_Your task_: Reproduce exactly the lines below from the one containing "din România nu" through the one containing "platforma Edu OAR.", including both, and nothing else.

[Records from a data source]
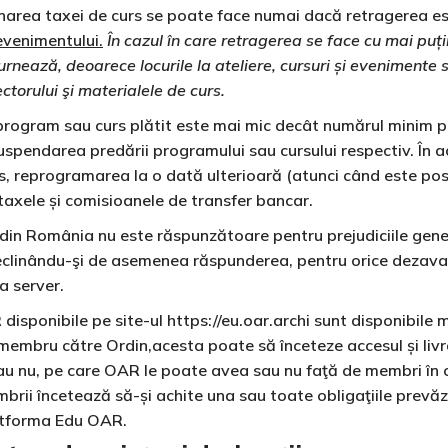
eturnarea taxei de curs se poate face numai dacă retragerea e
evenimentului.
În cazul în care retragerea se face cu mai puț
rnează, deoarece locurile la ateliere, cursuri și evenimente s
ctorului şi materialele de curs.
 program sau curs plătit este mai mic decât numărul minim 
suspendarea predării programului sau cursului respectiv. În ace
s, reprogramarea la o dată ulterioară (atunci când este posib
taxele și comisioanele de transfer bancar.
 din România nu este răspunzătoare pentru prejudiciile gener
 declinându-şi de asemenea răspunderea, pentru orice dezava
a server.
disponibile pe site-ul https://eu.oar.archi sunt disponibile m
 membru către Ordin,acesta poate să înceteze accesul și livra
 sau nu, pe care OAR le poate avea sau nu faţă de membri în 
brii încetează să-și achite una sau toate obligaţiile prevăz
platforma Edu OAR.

---

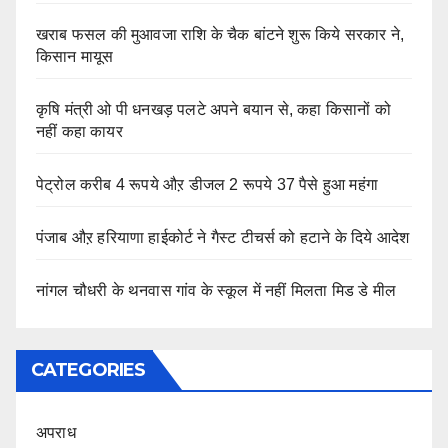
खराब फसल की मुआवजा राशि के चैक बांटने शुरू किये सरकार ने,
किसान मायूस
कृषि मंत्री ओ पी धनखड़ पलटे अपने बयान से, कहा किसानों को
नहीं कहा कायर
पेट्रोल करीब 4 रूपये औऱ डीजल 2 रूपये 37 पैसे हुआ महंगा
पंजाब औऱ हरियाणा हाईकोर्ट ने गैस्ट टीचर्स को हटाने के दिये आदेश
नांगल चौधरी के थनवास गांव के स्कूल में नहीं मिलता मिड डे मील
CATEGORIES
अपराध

==

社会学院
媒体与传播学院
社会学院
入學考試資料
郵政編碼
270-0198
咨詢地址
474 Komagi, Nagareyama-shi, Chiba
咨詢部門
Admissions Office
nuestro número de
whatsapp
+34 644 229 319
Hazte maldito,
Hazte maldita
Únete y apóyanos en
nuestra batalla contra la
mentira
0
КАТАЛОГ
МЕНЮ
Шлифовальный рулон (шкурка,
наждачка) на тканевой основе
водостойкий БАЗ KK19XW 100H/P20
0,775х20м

_Task solution_:
 din România nu este răspunzătoare pentru prejudiciile gener
 declinându-şi de asemenea răspunderea, pentru orice dezava
a server.
disponibile pe site-ul https://eu.oar.archi sunt disponibile m
 membru către Ordin,acesta poate să înceteze accesul și livra
 sau nu, pe care OAR le poate avea sau nu faţă de membri în 
brii încetează să-și achite una sau toate obligaţiile prevăz
platforma Edu OAR.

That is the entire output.